**GIVEN RECORDS:**
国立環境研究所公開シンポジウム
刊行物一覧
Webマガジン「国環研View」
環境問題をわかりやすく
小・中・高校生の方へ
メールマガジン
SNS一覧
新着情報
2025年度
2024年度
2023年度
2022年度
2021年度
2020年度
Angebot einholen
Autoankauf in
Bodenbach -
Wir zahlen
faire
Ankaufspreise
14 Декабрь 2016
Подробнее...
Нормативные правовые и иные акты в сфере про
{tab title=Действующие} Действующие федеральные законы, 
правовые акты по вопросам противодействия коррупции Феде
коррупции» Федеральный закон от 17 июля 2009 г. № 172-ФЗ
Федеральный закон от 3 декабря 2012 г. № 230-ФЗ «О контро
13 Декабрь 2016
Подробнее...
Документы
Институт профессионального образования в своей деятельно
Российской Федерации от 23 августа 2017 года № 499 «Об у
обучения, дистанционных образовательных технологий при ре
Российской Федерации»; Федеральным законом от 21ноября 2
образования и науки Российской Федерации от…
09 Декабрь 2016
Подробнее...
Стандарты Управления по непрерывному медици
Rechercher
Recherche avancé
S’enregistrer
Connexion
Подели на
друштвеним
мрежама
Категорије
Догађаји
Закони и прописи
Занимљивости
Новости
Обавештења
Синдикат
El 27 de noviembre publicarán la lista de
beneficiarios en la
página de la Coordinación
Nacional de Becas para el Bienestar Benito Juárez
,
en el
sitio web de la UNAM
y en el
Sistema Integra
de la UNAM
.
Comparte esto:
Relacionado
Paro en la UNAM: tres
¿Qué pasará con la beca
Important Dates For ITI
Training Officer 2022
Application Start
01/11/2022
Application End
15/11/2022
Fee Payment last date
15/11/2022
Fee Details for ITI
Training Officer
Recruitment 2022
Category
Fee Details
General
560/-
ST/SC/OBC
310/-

**REQUIRED ACTION:** Please write the data above out again, exactly the same.

**WRITTEN ANSWER:**
国立環境研究所公開シンポジウム
刊行物一覧
Webマガジン「国環研View」
環境問題をわかりやすく
小・中・高校生の方へ
メールマガジン
SNS一覧
新着情報
2025年度
2024年度
2023年度
2022年度
2021年度
2020年度
Angebot einholen
Autoankauf in
Bodenbach -
Wir zahlen
faire
Ankaufspreise
14 Декабрь 2016
Подробнее...
Нормативные правовые и иные акты в сфере про
{tab title=Действующие} Действующие федеральные законы, 
правовые акты по вопросам противодействия коррупции Феде
коррупции» Федеральный закон от 17 июля 2009 г. № 172-ФЗ
Федеральный закон от 3 декабря 2012 г. № 230-ФЗ «О контро
13 Декабрь 2016
Подробнее...
Документы
Институт профессионального образования в своей деятельно
Российской Федерации от 23 августа 2017 года № 499 «Об у
обучения, дистанционных образовательных технологий при ре
Российской Федерации»; Федеральным законом от 21ноября 2
образования и науки Российской Федерации от…
09 Декабрь 2016
Подробнее...
Стандарты Управления по непрерывному медици
Rechercher
Recherche avancé
S’enregistrer
Connexion
Подели на
друштвеним
мрежама
Категорије
Догађаји
Закони и прописи
Занимљивости
Новости
Обавештења
Синдикат
El 27 de noviembre publicarán la lista de
beneficiarios en la
página de la Coordinación
Nacional de Becas para el Bienestar Benito Juárez
,
en el
sitio web de la UNAM
y en el
Sistema Integra
de la UNAM
.
Comparte esto:
Relacionado
Paro en la UNAM: tres
¿Qué pasará con la beca
Important Dates For ITI
Training Officer 2022
Application Start
01/11/2022
Application End
15/11/2022
Fee Payment last date
15/11/2022
Fee Details for ITI
Training Officer
Recruitment 2022
Category
Fee Details
General
560/-
ST/SC/OBC
310/-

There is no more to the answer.